§ Supplied text
----------------
Import an OpenPGP key

OpenPGP allows you to sign documents, such as emails or text files, using a digital key. Launchpad uses this key during a small number of tasks where it’s important to confirm your identity.

You can use most of Launchpad without OpenPGP. However, if you want to sign the Ubuntu Code of Conduct or use the Bug Tracker’s email interface, you will need to register an OpenPGP key in your Launchpad account.

You may occasionally receive an email from Launchpad that has been encrypted to your OpenPGP key, or signed by someone else’s OpenPGP key. If you need help viewing such messages in your mail reader, please see this guide to reading OpenPGP signed mail.

OpenPGP uses two types of digital keys: one public, one private. Each time you sign a document, OpenPGP appends a unique code to it, produced using the private key. That unique code is your digital signature and can be verified with the public key.

Manage OpenPGP keys

The easiest way to generate a new OpenPGP key in Ubuntu is to use the “Passwords and Encryption Keys” tool.

Alternatively, you can use the GPG command-line tool to create and manage your OpenPGP keys, which is available on most operating systems.

If you’re using any operating system that doesn’t come with GPG, see the GPG download page. You may also prefer to follow the GPG manual.

For the purposes of this guide, we assume you’re using the “Passwords and Encryption Keys” tool in Ubuntu.

Creating your OpenPGP keys

1. Open “Passwords and Encryption Keys”

2. Create a new “PGP Key”, and follow the on-screen instructions.

You should see your new key listed in the tool.
----------------
§ Data
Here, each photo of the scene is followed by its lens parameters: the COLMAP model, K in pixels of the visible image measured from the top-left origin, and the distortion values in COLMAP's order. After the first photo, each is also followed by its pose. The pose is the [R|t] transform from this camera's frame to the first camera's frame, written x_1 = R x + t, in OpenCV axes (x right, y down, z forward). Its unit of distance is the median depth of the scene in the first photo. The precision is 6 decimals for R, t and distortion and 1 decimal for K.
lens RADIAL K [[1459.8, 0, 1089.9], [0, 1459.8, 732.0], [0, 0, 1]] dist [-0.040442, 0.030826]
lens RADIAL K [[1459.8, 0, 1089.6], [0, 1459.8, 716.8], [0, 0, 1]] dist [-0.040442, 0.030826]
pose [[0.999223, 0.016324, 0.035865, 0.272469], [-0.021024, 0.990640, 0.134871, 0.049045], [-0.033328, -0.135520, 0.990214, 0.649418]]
----------------
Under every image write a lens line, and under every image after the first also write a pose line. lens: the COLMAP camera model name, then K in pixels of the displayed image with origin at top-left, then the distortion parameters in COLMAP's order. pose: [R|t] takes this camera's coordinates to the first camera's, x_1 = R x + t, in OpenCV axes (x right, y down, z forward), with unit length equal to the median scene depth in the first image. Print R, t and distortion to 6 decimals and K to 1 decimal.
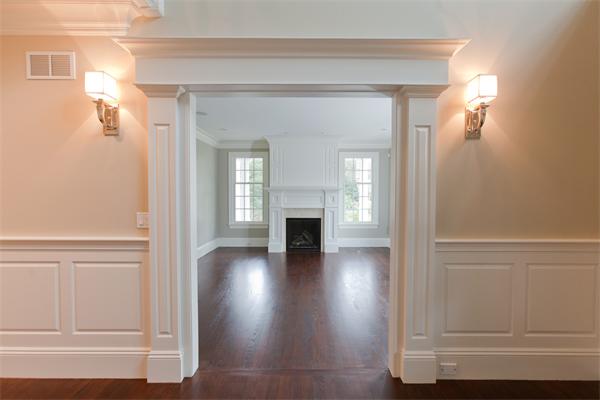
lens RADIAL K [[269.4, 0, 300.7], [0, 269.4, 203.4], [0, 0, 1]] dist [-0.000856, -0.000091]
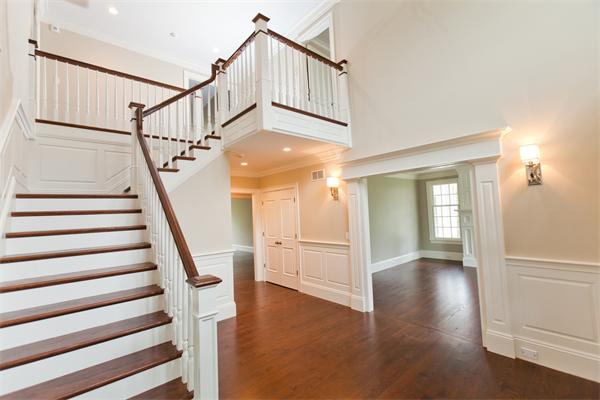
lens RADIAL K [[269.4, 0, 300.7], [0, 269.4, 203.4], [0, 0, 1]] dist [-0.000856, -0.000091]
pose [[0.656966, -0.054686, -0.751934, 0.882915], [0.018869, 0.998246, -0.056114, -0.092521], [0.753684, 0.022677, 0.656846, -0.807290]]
----------------
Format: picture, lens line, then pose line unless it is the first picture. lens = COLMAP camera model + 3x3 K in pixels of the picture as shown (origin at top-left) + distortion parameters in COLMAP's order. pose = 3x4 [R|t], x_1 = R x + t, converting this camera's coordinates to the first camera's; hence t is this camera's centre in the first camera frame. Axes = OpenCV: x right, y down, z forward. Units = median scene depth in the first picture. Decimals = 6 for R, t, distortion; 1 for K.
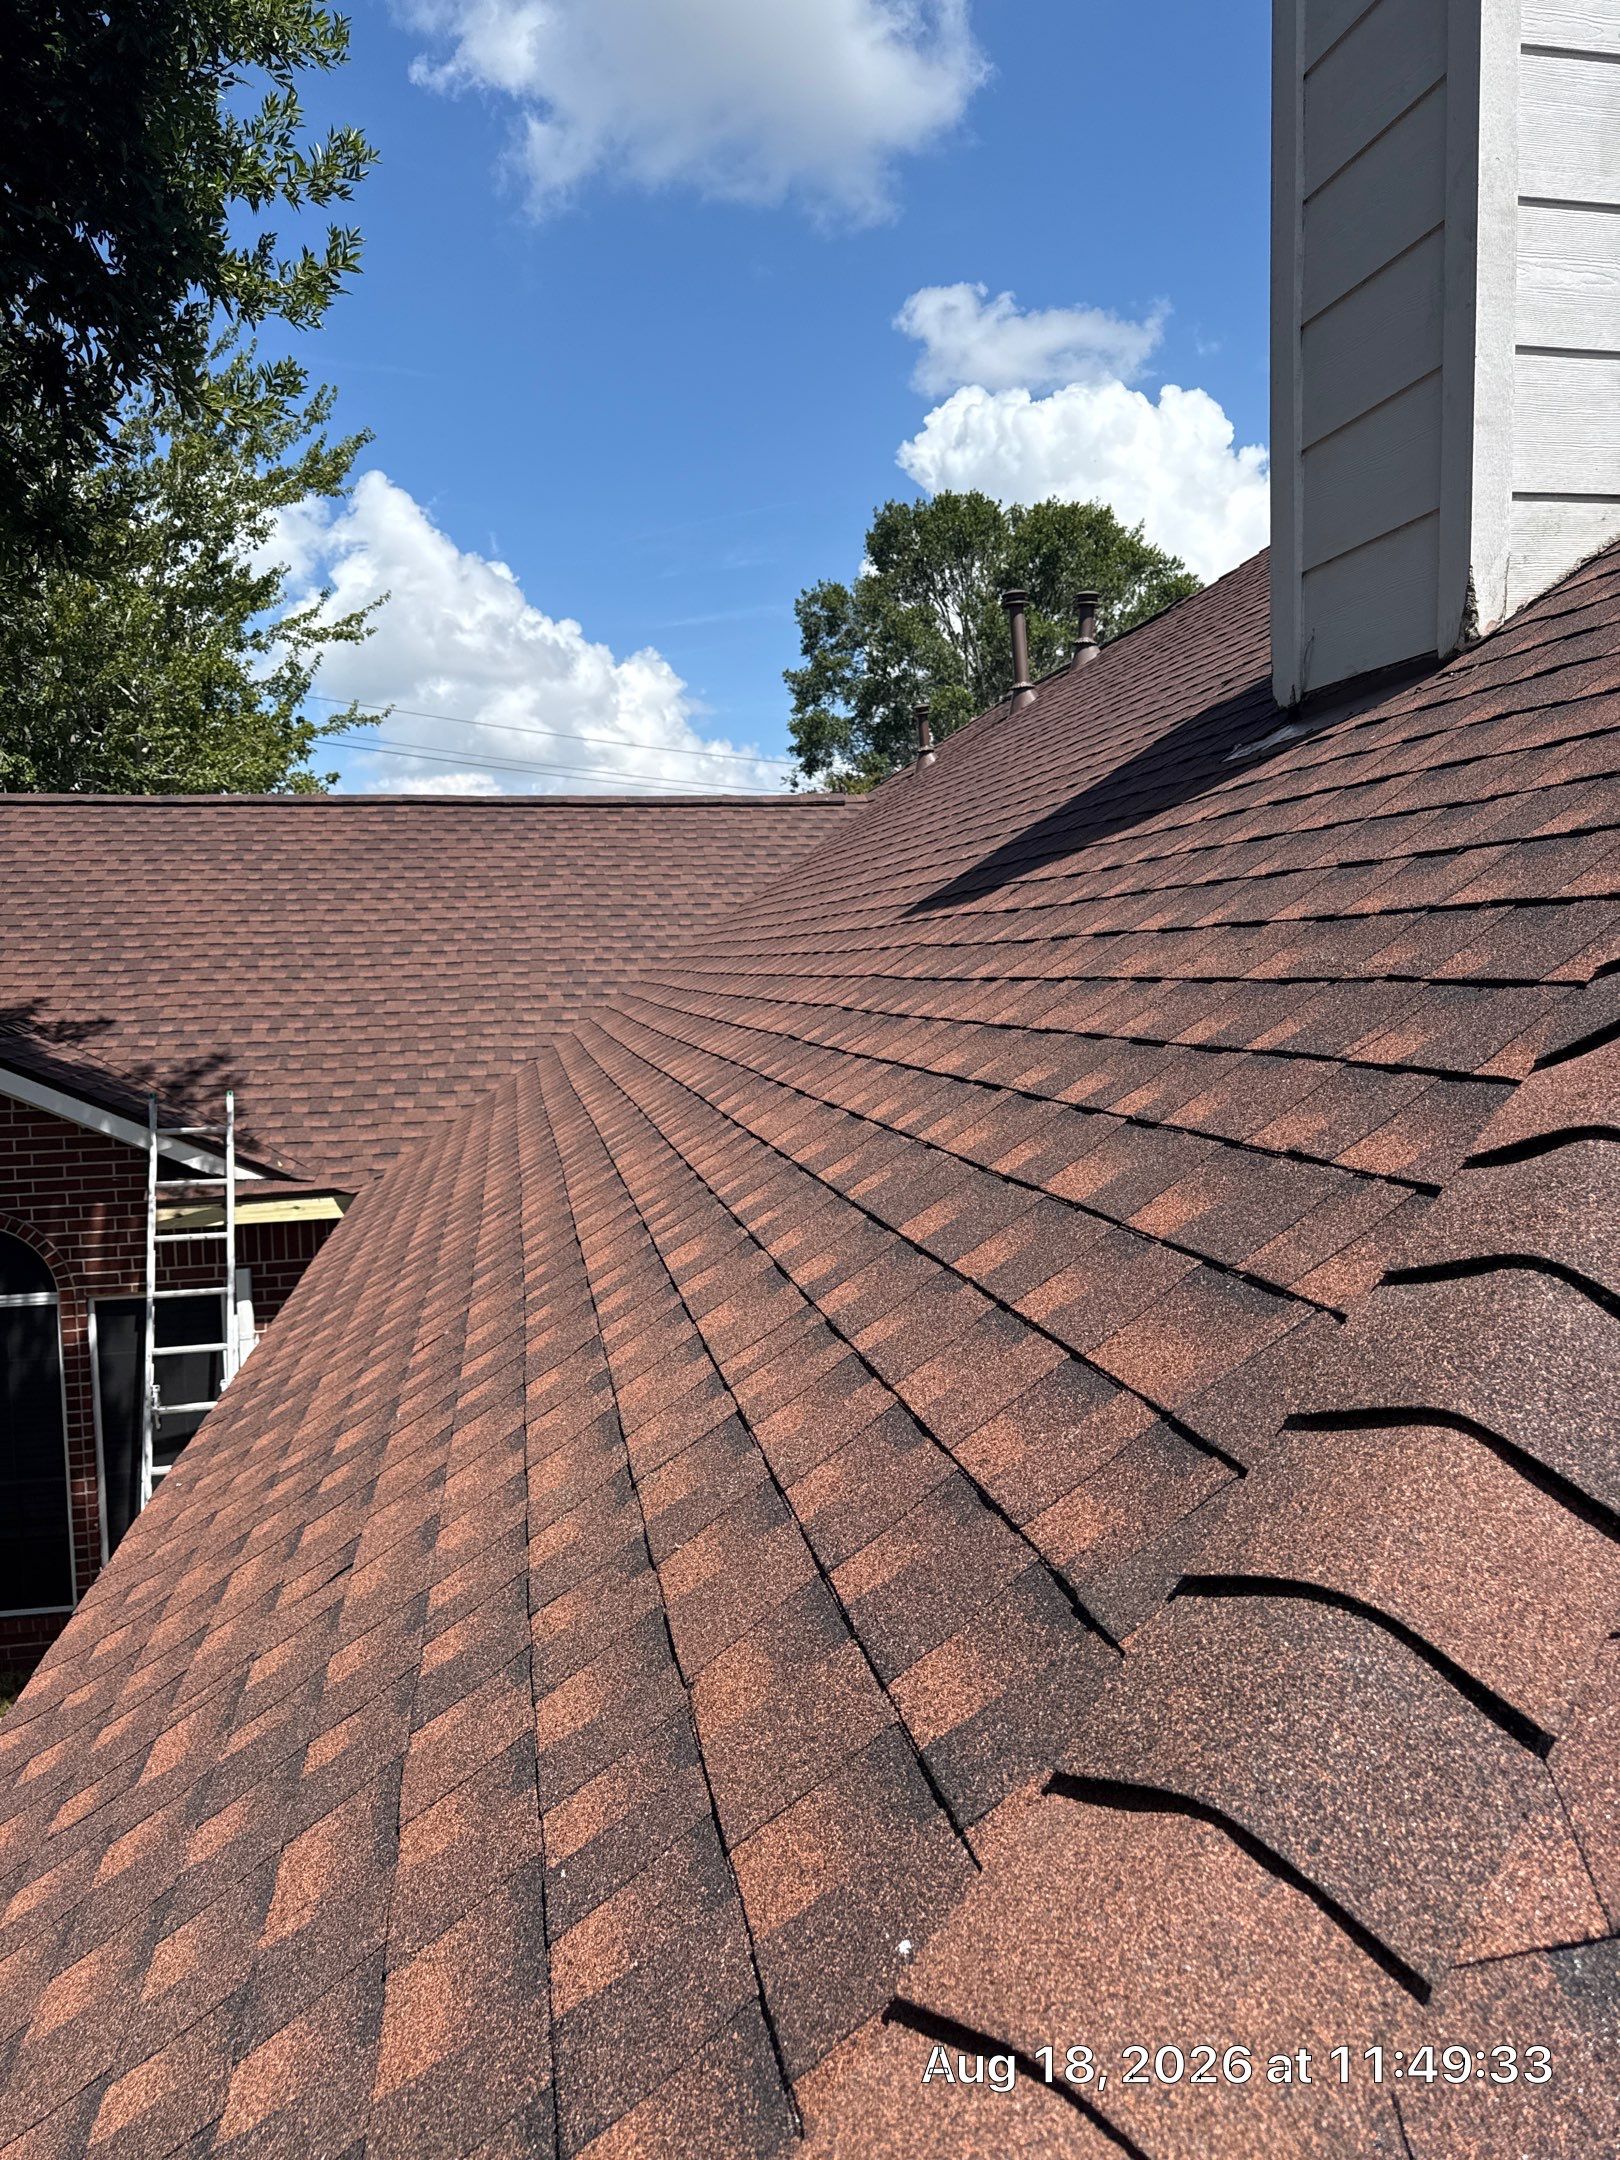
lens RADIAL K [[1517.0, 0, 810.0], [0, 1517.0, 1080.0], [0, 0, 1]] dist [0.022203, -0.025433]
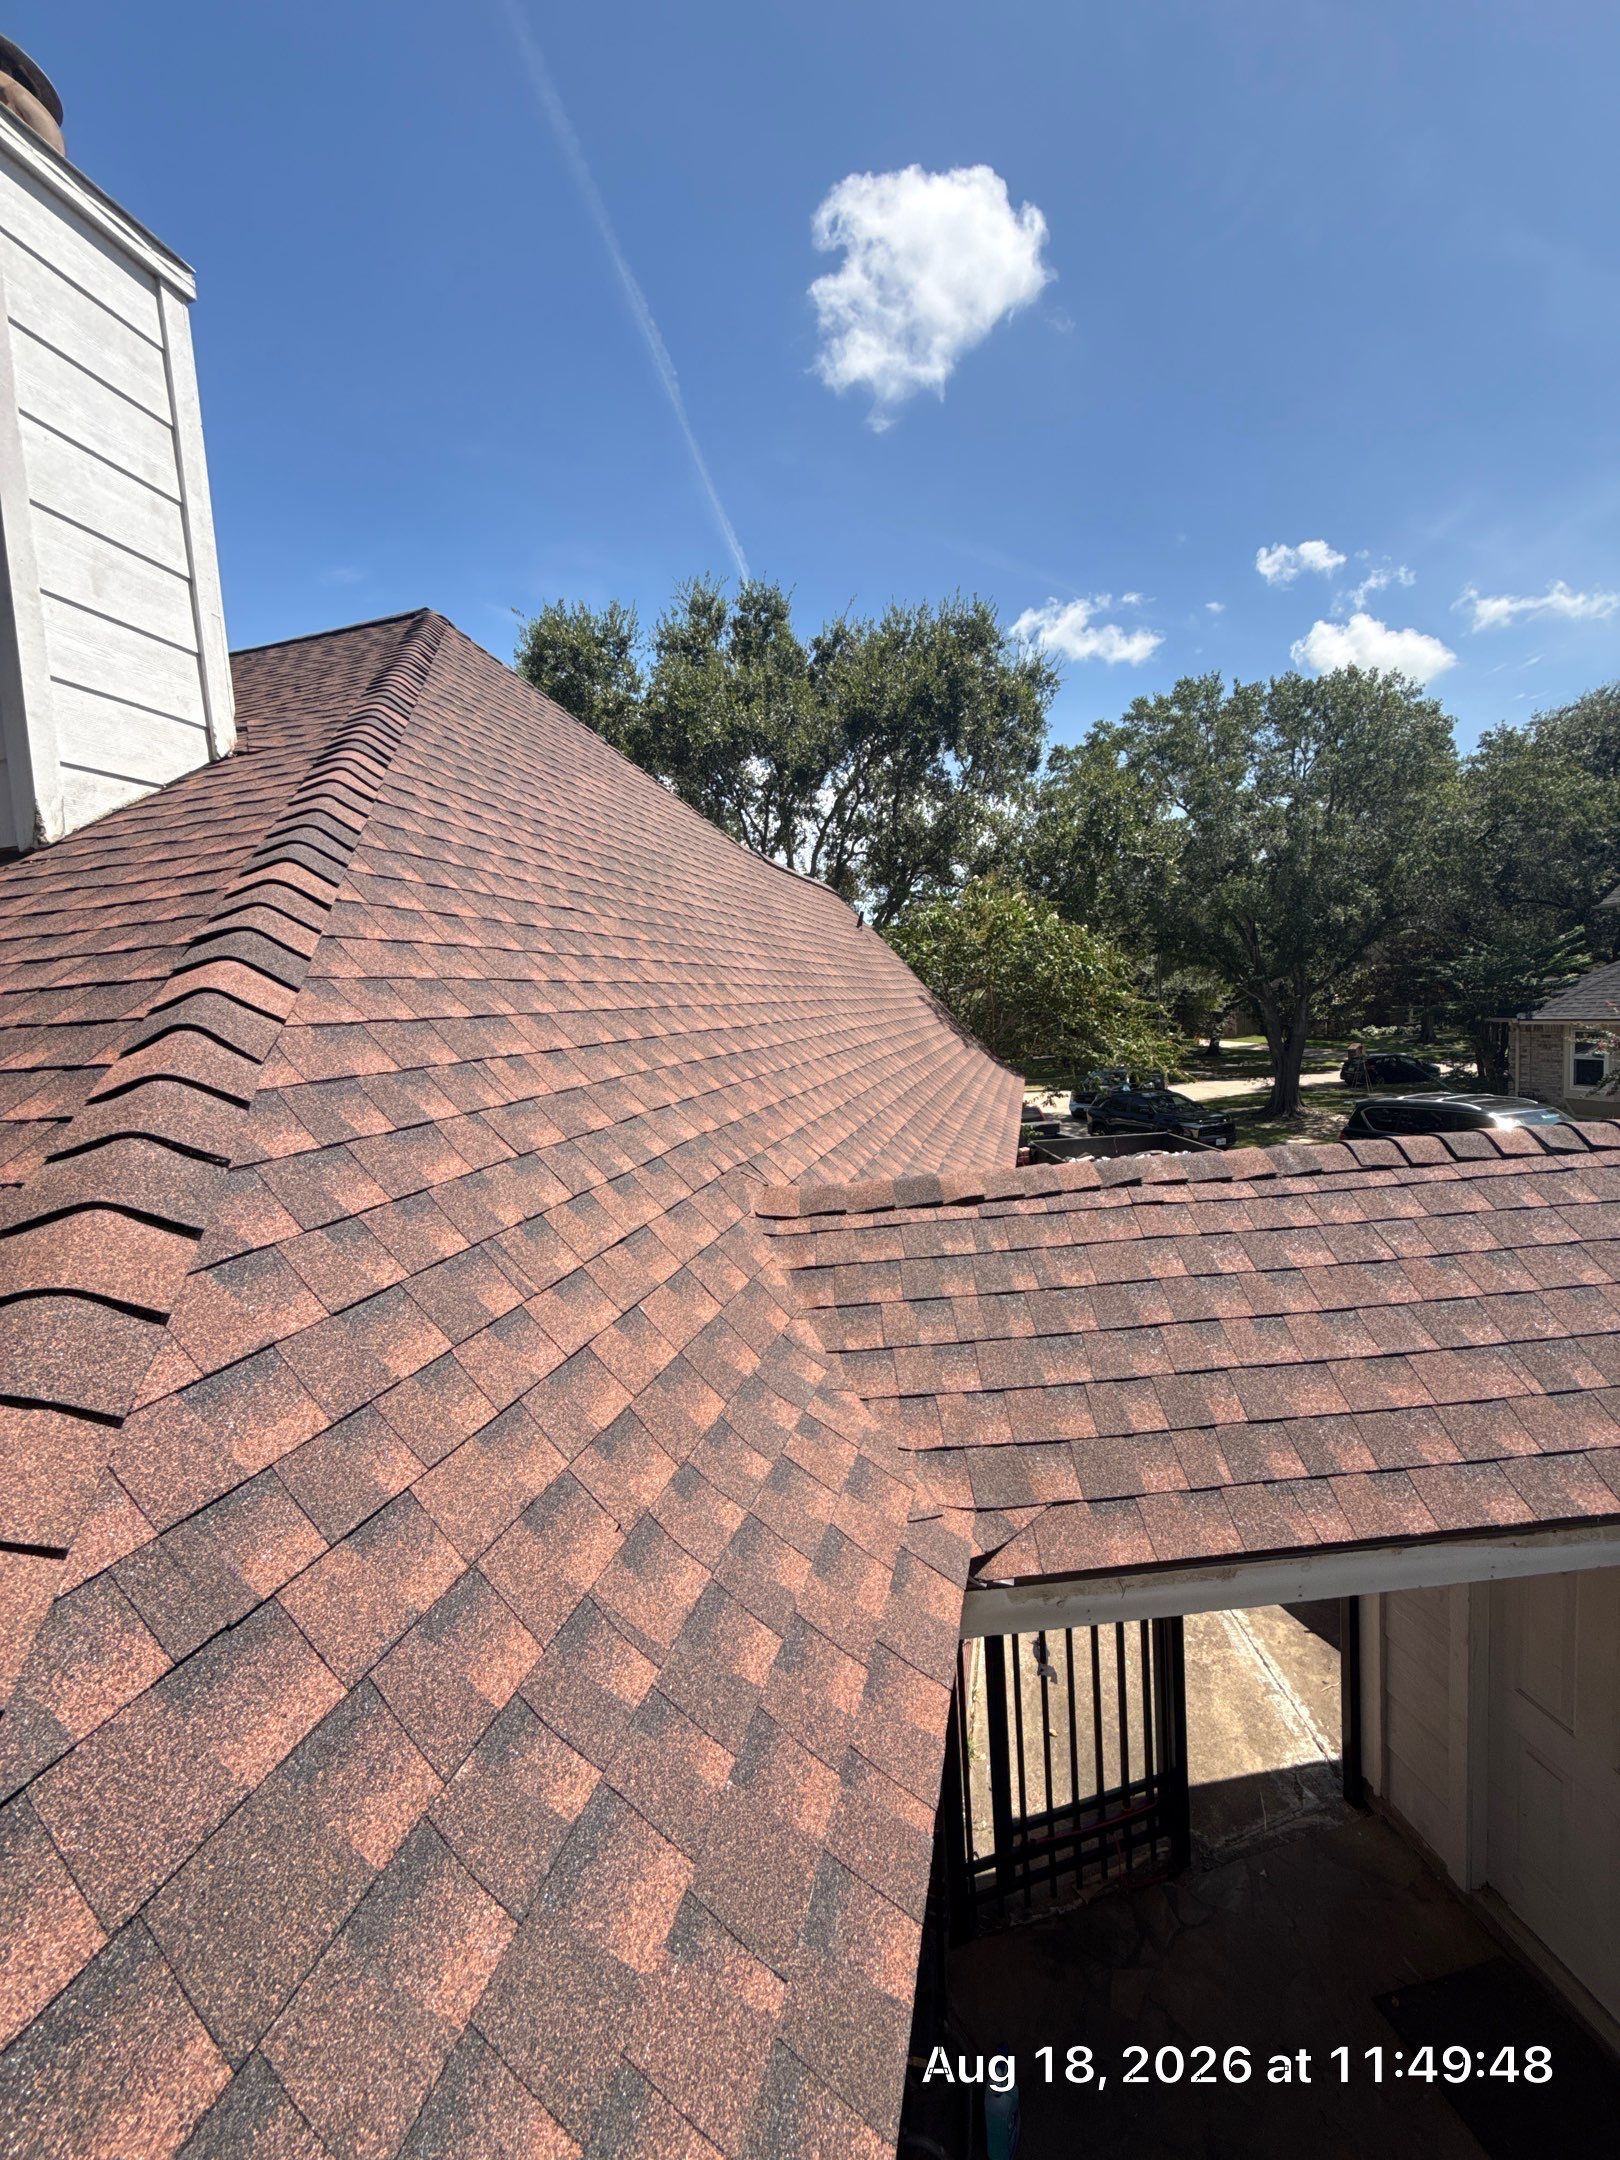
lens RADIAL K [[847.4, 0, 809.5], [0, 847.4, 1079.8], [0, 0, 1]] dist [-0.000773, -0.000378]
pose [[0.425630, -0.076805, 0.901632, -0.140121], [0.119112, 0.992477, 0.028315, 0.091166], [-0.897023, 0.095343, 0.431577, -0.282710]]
----------------
§ Work item A
In the OpenPGP key guide, what is the easiest way to generate a new OpenPGP key in Ubuntu?
§ Work item B
List every section heading in the OpenPGP key guide.
§ Work item C
Edit the OpenPGP key guide between "Alternatively, you can" and "tool in Ubuntu.", inclusive, so that "handbook" replaces "manual".

§ Exercise result A
Use the “Passwords and Encryption Keys” tool.

§ Exercise result B
Import an OpenPGP key; Manage OpenPGP keys; Creating your OpenPGP keys

§ Exercise result C
Alternatively, you can use the GPG command-line tool to create and manage your OpenPGP keys, which is available on most operating systems.

If you’re using any operating system that doesn’t come with GPG, see the GPG download page. You may also prefer to follow the GPG handbook.

For the purposes of this guide, we assume you’re using the “Passwords and Encryption Keys” tool in Ubuntu.